In fact, both of the parties are simply acting like school children, whining about their opponents stretching the rules in an unfair way.

Republicans like to talk about campaign spending as speech, and they have relied on "legislative advocacy" themselves, much as the Democratic National Committee and organized labor did this year. The National Republican Senatorial Committee (NRSC) spent money on legislative advocacy early in this last cycle. And yet, the Republicans don't seem to have the same reverence for campaign speech (or the same admiration for legislative advocacy ads) when those messages are coming from Democratic or liberal groups.

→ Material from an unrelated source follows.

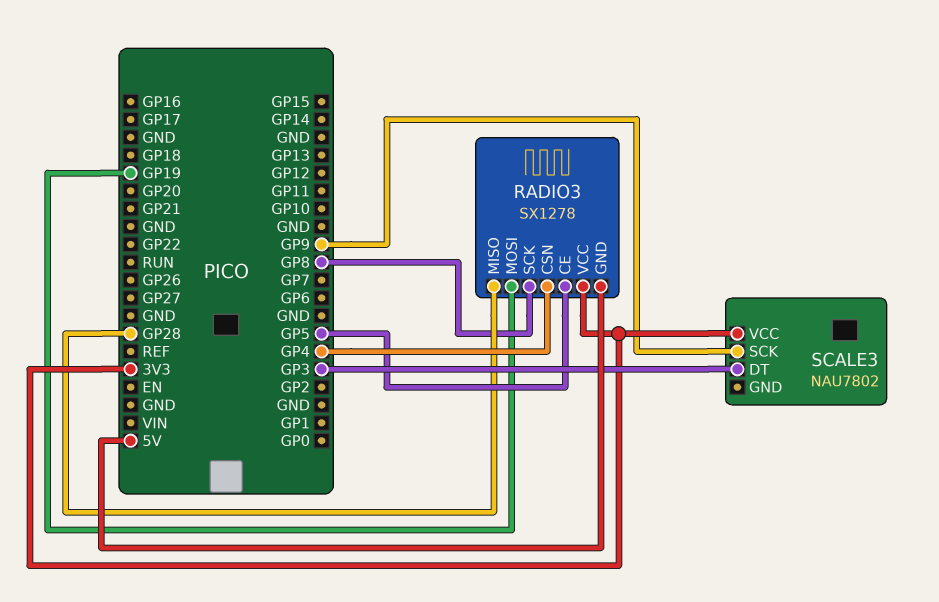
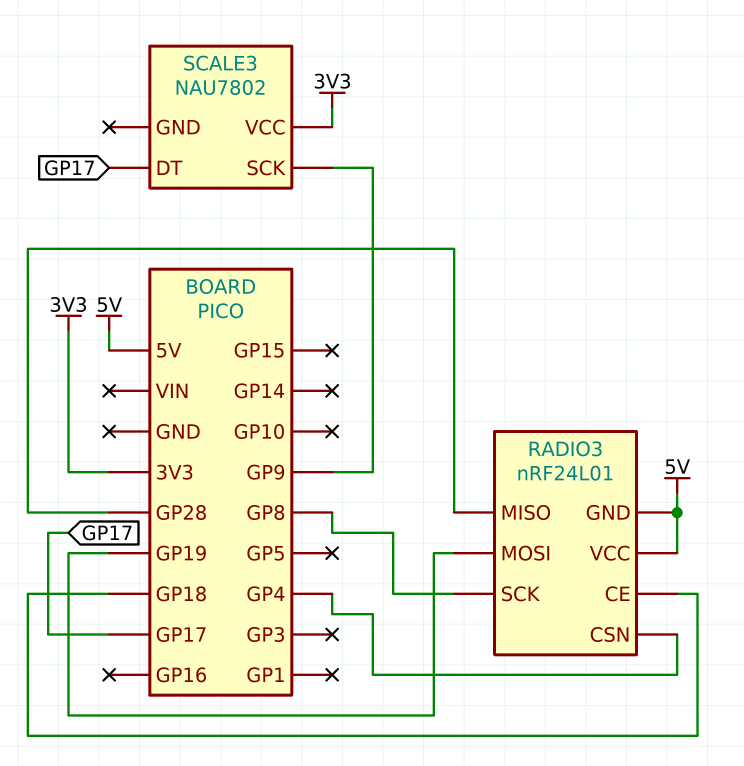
RADIO3: SX1278 -> nRF24L01
RADIO3 pin CE: GP5 -> GP18
RADIO3 pin VCC: 3V3 -> 5V
SCALE3 pin DT: GP3 -> GP17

The argument, generally put forward by liberals, that we are spending "too much" money on campaigns is particularly strange, since they never present a standard. I recently saw outgoing New Jersey Sen. Bill Bradley (D) dismiss a question about this as if it were silly, and he never answered it.

What standard says how much is "enough" to be spent on a House or Senate race? Is there an absolute dollar figure that applies to all congressional districts? Or is it a relative figure based on family income, total advertising dollars or GNP. Or is it a figure based on voter contacts by television, radio, telephone, mail and carrier pigeon?

I don't see how anybody can know if we are spending "too much" on political campaigns and advertising until we know what we are trying to accomplish, and how to measure that. Then, we would have a way of knowing whether we were spending enough, too little or too much.

Some Republicans have bought into the argument that PACs are the problem. They may be right, if PACs have convinced most Americans that our political system is for sale to the highest bidder, thereby undermining the public's faith in the political system and in our political institutions. In this sense, it doesn't matter if the public is right or wrong about "special interests." (Personally, I'm not so sure they are right.)

But most Republicans aren't going to fall in line behind Sen. John McCain (R-AZ), just as most Democrats aren't ready to jump off the bridge of public funding just because a handful of their brethren would like to do so.

So while we might get some legislative agreement on campaign reform -- even campaign finance reform -- it's likely to come in smaller doses (maybe dealing with soft money) rather than fundamental "reform". And in this case, maybe that's not such a bad thing.